:: Task requirements ::
Report the count of lines in the listing below that include the string "knee", with no other text.

:: Provided material ::
============

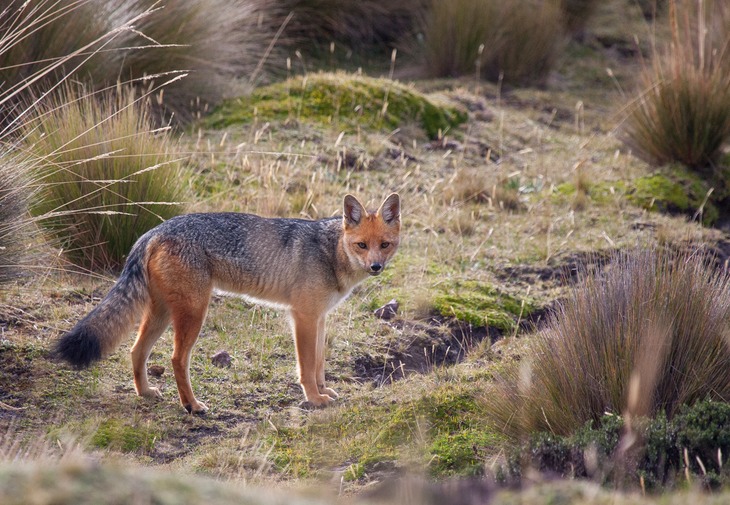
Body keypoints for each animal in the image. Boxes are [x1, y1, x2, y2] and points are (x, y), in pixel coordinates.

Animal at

============

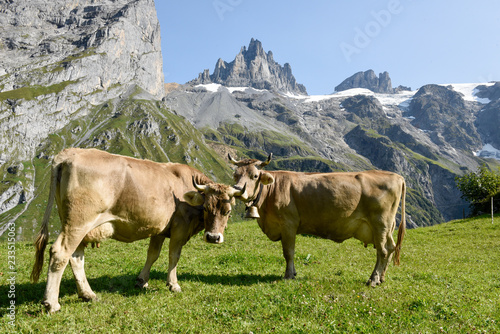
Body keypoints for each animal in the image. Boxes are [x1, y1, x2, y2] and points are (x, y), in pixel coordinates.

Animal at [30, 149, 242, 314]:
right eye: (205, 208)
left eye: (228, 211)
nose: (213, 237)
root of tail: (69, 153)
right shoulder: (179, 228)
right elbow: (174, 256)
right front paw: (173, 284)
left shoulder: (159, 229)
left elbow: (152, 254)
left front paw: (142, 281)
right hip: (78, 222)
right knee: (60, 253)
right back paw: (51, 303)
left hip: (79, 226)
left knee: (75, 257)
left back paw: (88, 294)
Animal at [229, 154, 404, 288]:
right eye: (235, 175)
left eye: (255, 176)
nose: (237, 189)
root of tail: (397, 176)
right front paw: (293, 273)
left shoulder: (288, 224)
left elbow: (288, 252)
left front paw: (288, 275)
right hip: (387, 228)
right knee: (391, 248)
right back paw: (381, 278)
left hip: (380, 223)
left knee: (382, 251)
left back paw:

============

:: Solved problem ::
4